Ignoring the phone as usual, I made my way outside just as a car was pulling into said weedy driveway. A man poked his head out of the vehicle window.
"Are you the goat people?"
"Do you have goats?" he asked.
I looked around to double check. What if I said no while there was a runaway goat standing behind me?
I confirmed that we did not, but I know who did, and so after some directions to our neighbors, the man thanked me and made his way to the house one street over. But before he did, he made a curious comment.
"It's so peaceful out here."
You could have fooled me.
Surely I gave him a look that showed I had no idea what he was talking about, but I did know. It's easy to view green fields and quaint country churches sandwiched between farm stands and feel, well, soothed.

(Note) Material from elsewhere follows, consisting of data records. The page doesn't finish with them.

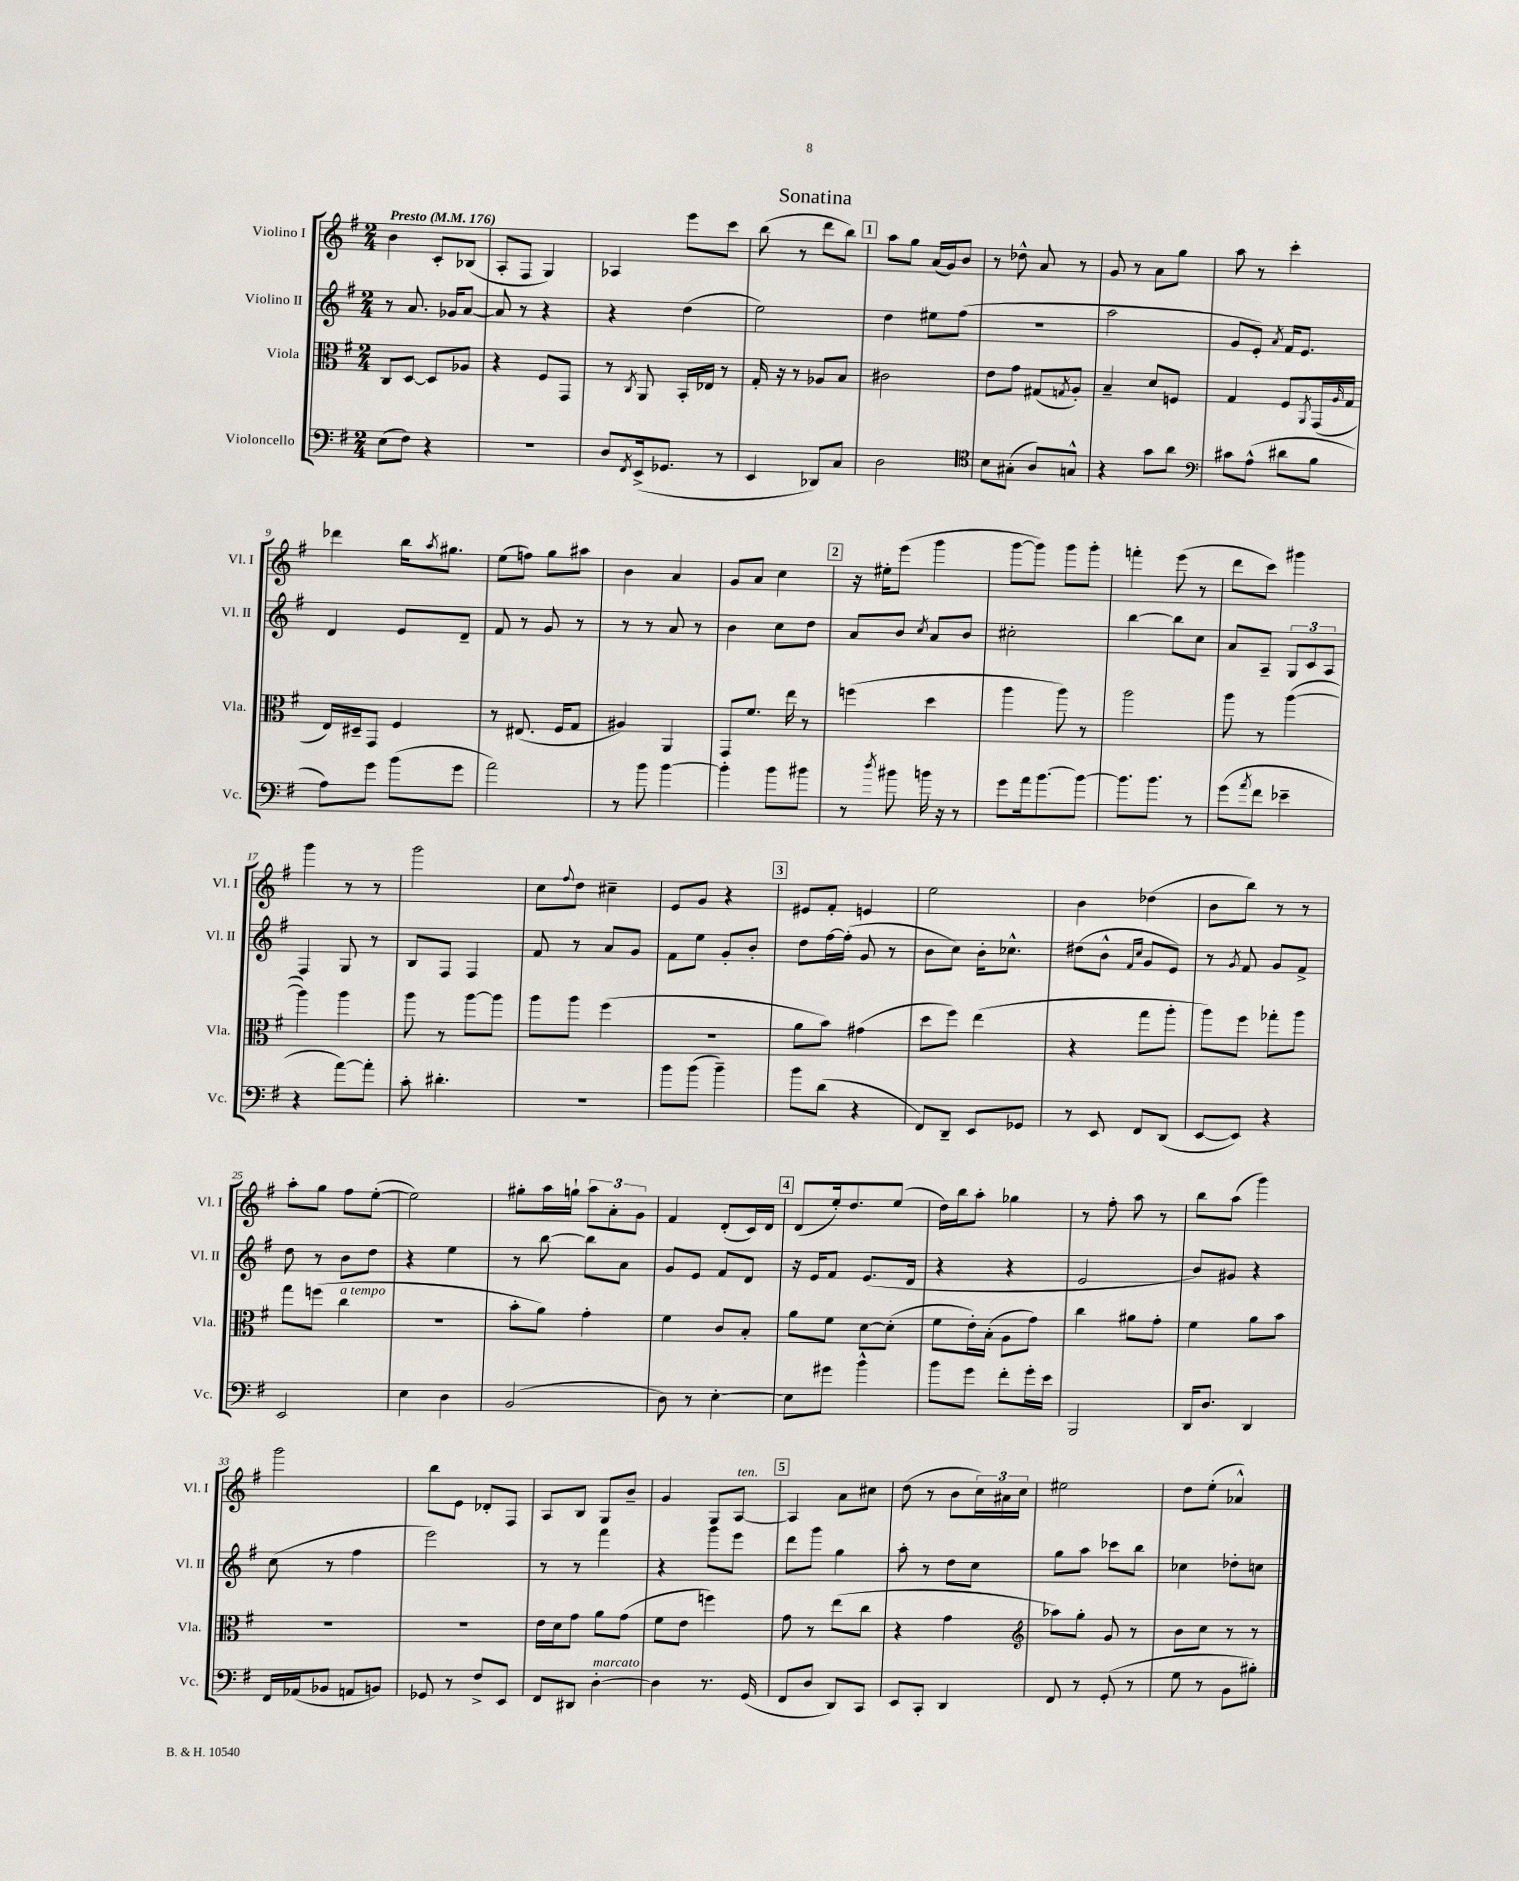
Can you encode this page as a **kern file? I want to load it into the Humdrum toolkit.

**kern	**kern	**kern	**kern
*staff4	*staff3	*staff2	*staff1
*clefF4	*clefC3	*clefG2	*clefG2
*k[f#]	*k[f#]	*k[f#]	*k[f#]
*M2/4	*M2/4	*M2/4	*M2/4
*MM176	*MM176	*MM176	*MM176
(8E\L	8C/L	8r	4b\
8F#\J)	[8D/J	8.a/	.
4r	8D/]L	.	8c'/L
.	.	16g-/LK	.
.	8A-/J	[8a/J	(8B-/J
=	=	=	=
2r	4r	8a/]	8A'/L
.	.	8r	8F#/J
.	8F#/L	4r	4G/)
.	8GG/J	.	.
=	=	=	=
8D/L	8r	4r	4A-/
8qFF#/	8qC/	.	.
(16EE^/k	8AA/	.	.
8.GG-/J	.	.	.
.	16BB'/LL	(4dd\	8eee\L
.	16E-/JJ	.	.
8r	8r	.	8ccc\J
=	=	=	=
4EE/	16G'/	2ee\)	(8bb\
.	16r	.	.
.	8r	.	8r
8DD-/L)	8A-/L	.	8ddd\L
8C/J	8B/J	.	8bb\J)
=	=	=	=
2D\	2c#\	4dd\	8aa\L
.	.	.	8gg\J
.	.	8ee#\L	(16a/LL
.	.	.	16g/J)
.	.	(8ff#\J	8b/J
=	=	=	=
*clefC4	*	*	*
8B\L	8e\L	2r	8r
(8G#'\J	8g\J	.	8dd-^^\
8A/L)	(8G#/L	.	8a/
.	8qG/	.	.
8G^^/J	8A'/J)	.	8r
=	=	=	=
4r	4B~/	2aa\	8g/
.	.	.	8r
8g\L	8d/L	.	8a\L
8a\J	8F/J	.	8gg\J
=	=	=	=
*clefF4	*	*	*
8c#\L	4G/	8g/L	8aa\
(8A^^\J	.	8e'/J)	8r
.	.	8qa/	.
8d#\L	8F#/L	16f#/LK	4ccc'\
.	.	8.e/J	.
.	8qAA/	.	.
8B\J	(16GG/L	.	.
.	16qqA/	.	.
.	16G/JJ	.	.
=	=	=	=
8A\L)	16E/LL)	4d/	4ddd-\
.	16D#~/J	.	.
8g\J	8GG/J	.	.
(8b\L	4F#/	8e/L	16bb\LK
.	.	.	8qaa/
.	.	.	8.gg#\J
8g\J	.	8d~/J	.
=	=	=	=
2a\)	8r	8f#/	(8ee\L
.	(8.E#/	8r	8ff\J)
.	.	8g/	8gg\L
.	16F#/LK	.	.
.	8G/J	8r	8aa#\J
=	=	=	=
8r	4A#/)	8r	4b\
8b\	.	8r	.
[4b\	4AA/	8a/	4a/
.	.	8r	.
=	=	=	=
4b'\]	8GG/L	4b\	8g/L
.	8.f#/J	.	8a/J
8b\L	.	8cc\L	4cc\
.	16ee\	.	.
8b#\J	8r	8dd\J	.
=	=	=	=
8r	(4ff\	8a/L	16r
.	.	.	16ee#'\LK
8qdd/	.	.	.
8b#\	.	8b/J	(8eee\J
.	.	8qcc/	.
16b\	4dd\	8a/L	4ggg\
16r	.	.	.
8r	.	8b/J	.
=	=	=	=
8g\L	4aa\	2cc#'\	[8ggg\L
16a\k	.	.	8ggg\]J)
[8.b\	.	.	.
.	8aa\)	.	8ggg\L
8b\_J	8r	.	8ggg'\J
=	=	=	=
8.b\]L	2aa\	[4bb\	4fff'\
8.b\J	.	.	.
.	.	8bb\]L	(8eee\
8r	.	8cc\J	8r
=	=	=	=
(8g\L	8aa\	8a/L	8ddd\L
8qa/	.	.	.
8f#\J	8r	8A~/J	8ccc\J)
4e-~\	([4aa\	12G/L	4ggg#\
.	.	12c/	.
.	.	12A/J	.
=	=	=	=
4r	4aa\])	4F#/	4ggg\
[8a\L)	4aa\	8G/	8r
8a'\]J	.	8r	8r
=	=	=	=
8c'\	8aa\	8B/L	2ggg\
4.d#'\	8r	8F#/J	.
.	[8aa\L	4F#/	.
.	8aa\]J	.	.
=	=	=	=
2r	8aa\L	8f#/	8cc\L
.	.	.	8qqff#/
.	8aa\J	8r	8dd\J
.	(4ff#\	8a/L	4cc#~\
.	.	8g/J	.
=	=	=	=
8b\L	2r	8f#\L	8e/L
(8b\J	.	8ee\J	8g/J
4b~\)	.	8g'/L	4r
.	.	8b'/J	.
=	=	=	=
8b\L	8a\L	8dd\L	8e#/L
(8d\J	8b\J)	[16ff#\L	8f#'/J
.	.	(16ff#'\]JJ	.
4r	(4g#\	8g/	4e/
.	.	8r	.
=	=	=	=
8FF#/L)	8dd\L	8b\L	2ee\
8DD~/J	8ff#\J)	8cc\J)	.
8EE/L	(4ee\	16b'\LK	.
.	.	8.cc-^^\J	.
8GG-/J	.	.	.
=	=	=	=
8r	4r	(8dd#\L	4b\
8EE/	.	8b^^\J	.
.	.	16qqf#/LL	.
.	.	16qqcc/JJ	.
8FF#/L	8gg\L	8g/L	(4dd-\
(8DD/J	8aa'\J	8e/J)	.
=	=	=	=
[8EE/L	8aa\L)	8r	8b\L
.	.	8qg/	.
8EE/]J)	8ff#\J	8f#/	8bb\J)
4r	8gg-'\L	8g/L	8r
.	8aa\J	8f#^/J	8r
=	=	=	=
2EE/	8gg\L	8dd\	8aa'\L
.	(8ff\J	8r	8gg\J
.	4cc\	8b\L	8ff#\L
.	.	8dd\J	([8ee'\J
=	=	=	=
4E\	2r	4r	2ee\])
4D\	.	4ee\	.
=	=	=	=
(2BB/	8b'\L	8r	8gg#'\L
.	8a\J)	[8bb\	16aa\L
.	.	.	16gg`\JJ
.	4g'\	8bb\]L	12aa\L
.	.	.	12a'\
.	.	8a\J	.
.	.	.	12g\J
=	=	=	=
8D\)	4f#\	8g/L	4f#/
8r	.	8e/J	.
[4E'\	8c/L	8f#/L	(8d'/L
.	8B'/J	8d/J	16c/L)
.	.	.	16d/JJ
=	=	=	=
8E\]L	8a\L	16r	(8d/L
.	.	16e/LK	.
8g#\J	8f#\J	8f#/J	16ee'/k)
.	.	.	8.dd/
4b^^\	[8d\L	(8.e/L	.
.	(8d'\]J	.	(8ee/J
.	.	16d/Jk	.
=	=	=	=
8b\L	8f#\L	4r	16dd\LL)
.	.	.	16bb\J
8g\J	16e'\L)	.	8aa'\J
.	(16B'\JJ	.	.
8f#'\L	8A\L	4r	4gg-\
16g'\L	8g\J)	.	.
16e\JJ	.	.	.
=	=	=	=
2BBB/	4cc\	2e/	8r
.	.	.	8ff#'\
.	8a#\L	.	8aa\
.	8g'\J	.	8r
=	=	=	=
16DD/LK	4f#\	8b/L)	8bb\L
8.D/J	.	.	.
.	.	8g#/J	(8aa\J
4DD/	8a\L	4r	4ggg\)
.	8b\J	.	.
=	=	=	=
16FF#/LL	2r	(8cc\	2ggg\
(16AA-/J	.	.	.
8BB-/J	.	8r	.
8AA/L	.	4ff#\	.
8BB/J)	.	.	.
=	=	=	=
8GG-/	2r	2eee\)	8bb\L
8r	.	.	8e\J
8F#^/L	.	.	8d-'/L
8EE/J	.	.	8F#/J
=	=	=	=
8FF#/L	16e\LL	8r	8A/L
.	16d\J	.	.
8DD#/J	8g\J	8r	8B/J
[4D'\	8a\L	4fff#\	8G/L
.	(8g\J	.	8b~/J
=	=	=	=
4D\]	8f#\L	4r	4g/
.	8e\J	.	.
8.r	4ff\)	8ggg\L	8G/L
.	.	8eee\J	[8A/J
(16GG/	.	.	.
=	=	=	=
8FF#/L	8g\	8ddd\L	4A/]
8D/J	8r	8ggg\J	.
8DD/L)	(8ee\L	4gg\	8a\L
8CC/J	8cc\J	.	8cc#\J
=	=	=	=
8EE/L	4r	8aa'\	(8dd\
8CC'/J	.	8r	8r
4DD/	4g\	8dd\L	8b\L
.	.	8cc\J	24cc\L)
.	.	.	24a#\
.	.	.	24cc\JJ
=	=	=	=
*	*clefG2	*	*
8FF#/	8aa-\L)	8gg\L	2ee#\
8r	8gg'\J	8aa\J	.
(8GG'/	8g/	8ccc-\L	.
8r	8r	8bb\J	.
=	=	=	=
8G\	8b\L	4cc-\	8dd\L
8r	8cc\J	.	(8ee'\J
8BB\L	8r	8dd-'\L	4a-^^/)
8B#'\J)	8r	8cc\J	.
==	==	==	==
*-	*-	*-	*-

Even with nearby cities and suburbs encroaching from all sides, people find rural stretches of road synonymous with peace. Less traffic, less noise, more sky. I wouldn't trade it for anything else.
I make peaceful living a priority. That means I limit artificial noise whenever possible, noise made by non-organic things. We'd rather hear the duckling laugh, the rain on the roof, and the dog bark rather than electronic beeps. I'm always on the look out to clear clutter, which is nothing more than visual chaos. We like fresh air and a relaxed lifestyle. All too often, these things elude me and circumstances takes over. Even the quaintest landscape looks most peaceful before the tornado funnel arrives.
One way I've put more peace into my life lately is by throwing away my to-do list. This doesn't mean I chuck all my responsibilities out the door (who could get away with that?) but if I'm going to make peaceful living a priority, then I need to save my sanity and revamp my goals. Instead of a to-do wish list, I've started doing what I call "one big thing." Every day when I get up I ask myself what is the most important "big thing" that has to be done today. It could be laundry. It could be seeing a friend. It could be a much needed trip to the store, or a home project that needs attention. Barring sickness, emergencies, or locust plagues, I can usually get the one big thing done. Anything else I can do on top of that is icing on the cake, and it feels so good. Most of the time it's surprising how many other things I am able to get done besides the big thing, but there is no pressure to do them. I feel more productive and less stressed than when I held myself to a list of demands which often made me feel like a failure when I couldn't complete all of them in a single day.